As the U.A.E. becomes one of the world’s most technologically-advanced societies, the country has undertaken a review of data privacy regulations implemented around the world in preparation for the issuance of new regulations of its own that seek to strike a balance between promoting innovation and ensuring security. One key aspect of these regulations concerns data localization requirements, or the requirements that data about the U.A.E.’s citizens or residents be collected, processed, and/or stored inside the country.
In May of 2019, U.A.E. authorities put in place one of the country’s first data privacy regulations, the Information and Communication Technology (ICT) Health Law, with the objectives of ensuring safety and security of health data and information. The law prohibits the transfer, storage, generation, or processing of data related to the provision of health services in the U.A.E. to countries outside the U.A.E.

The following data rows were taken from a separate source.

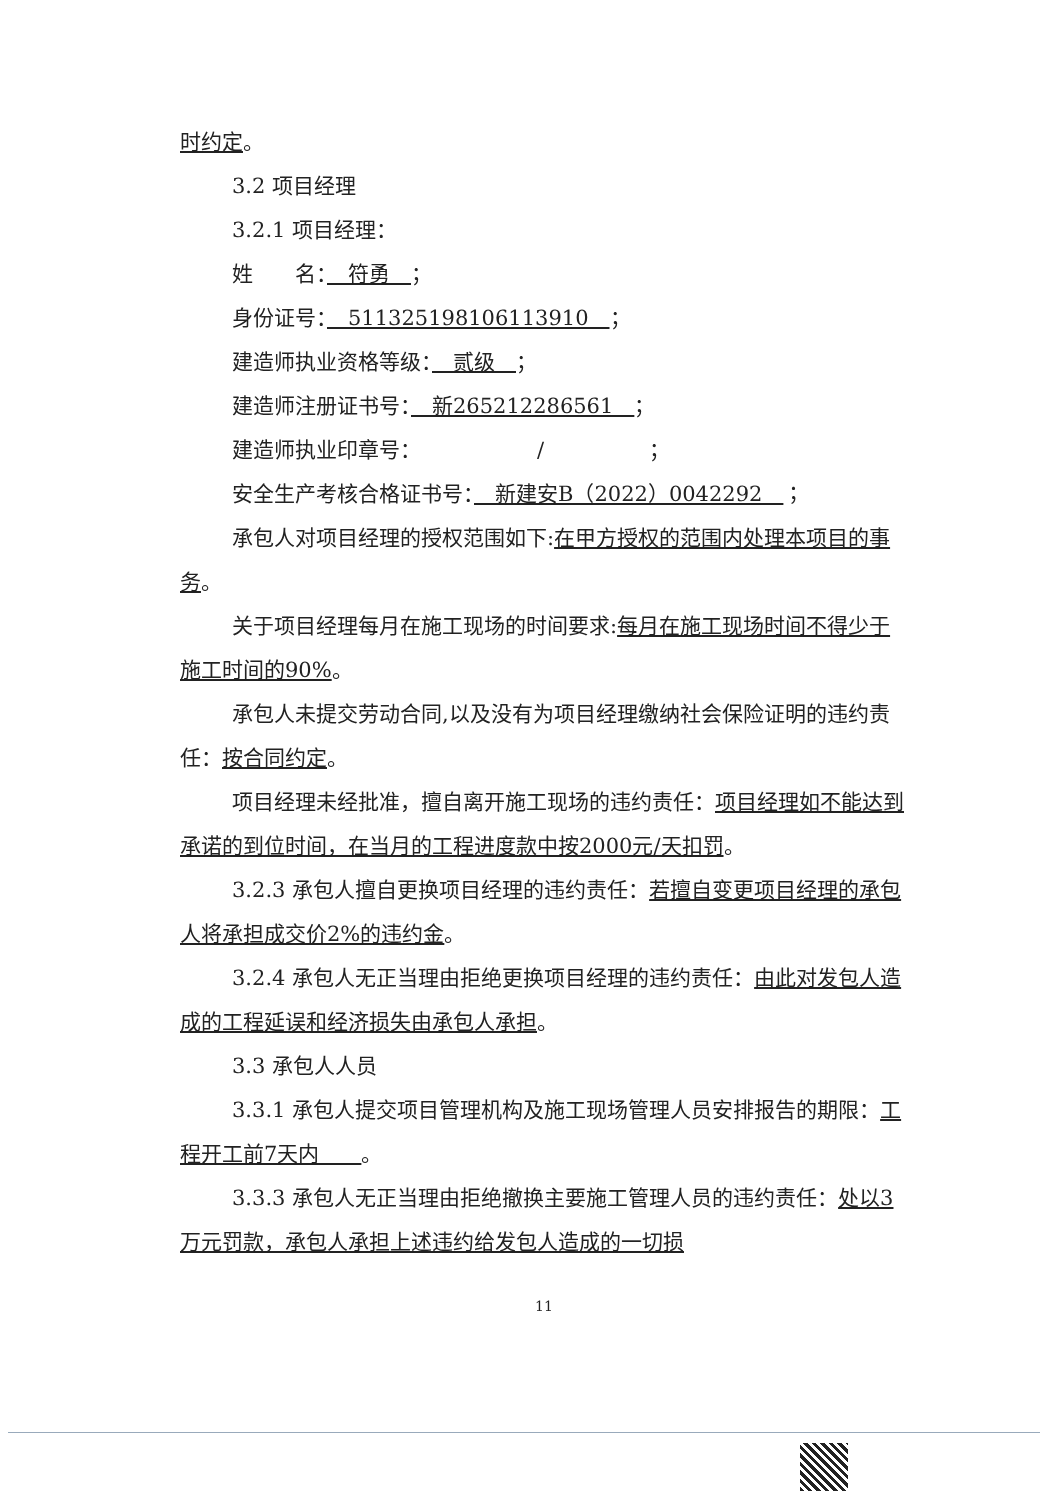时约定。
3.2 项目经理
3.2.1 项目经理：
姓　　名：　符勇　；
身份证号：　511325198106113910　；
建造师执业资格等级：　贰级　；
建造师注册证书号：　新265212286561　；
建造师执业印章号：　　　　　　/　　　　　；
安全生产考核合格证书号：　新建安B（2022）0042292　；
承包人对项目经理的授权范围如下:在甲方授权的范围内处理本项目的事务。
关于项目经理每月在施工现场的时间要求:每月在施工现场时间不得少于施工时间的90%。
承包人未提交劳动合同,以及没有为项目经理缴纳社会保险证明的违约责任：按合同约定。
项目经理未经批准，擅自离开施工现场的违约责任：项目经理如不能达到承诺的到位时间，在当月的工程进度款中按2000元/天扣罚。
3.2.3 承包人擅自更换项目经理的违约责任：若擅自变更项目经理的承包人将承担成交价2%的违约金。
3.2.4 承包人无正当理由拒绝更换项目经理的违约责任：由此对发包人造成的工程延误和经济损失由承包人承担。
3.3 承包人人员
3.3.1 承包人提交项目管理机构及施工现场管理人员安排报告的期限：工程开工前7天内　　。
3.3.3 承包人无正当理由拒绝撤换主要施工管理人员的违约责任：处以3万元罚款，承包人承担上述违约给发包人造成的一切损
11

In the coming years, the U.A.E. will likely continue to unroll new laws governing the use of data in various critical industries as well as nationwide. These regulations can protect consumers and the privacy of personal information, but they also risk impeding the free flow of critical data across borders.
As the U.A.E. considers the means by which it will implement additional cyber security and privacy measures, businesses operating in the region have called for the country to provide a clear regulatory framework allowing for the free flow of information across borders. Stringent data localization laws, they argue, would hinder the ability of existing companies to continue doing business in the U.A.E. while discouraging other companies from investing in the country. This, in turn, could hinder the U.A.E.’s ambitions to become an innovation hub for the latest AI, IoT, and cloud technologies.
The U.S.-U.A.E. Business Council has been an active supporter of robust discussion surrounding data localization and privacy issues. By providing platforms for business leaders to raise concerns and best practices with U.S. and U.A.E. policymakers, the Business Council opens doors for vital communication. In the coming years, the Business Council will continue to advocate on behalf of open communication and the free and safe flow of data.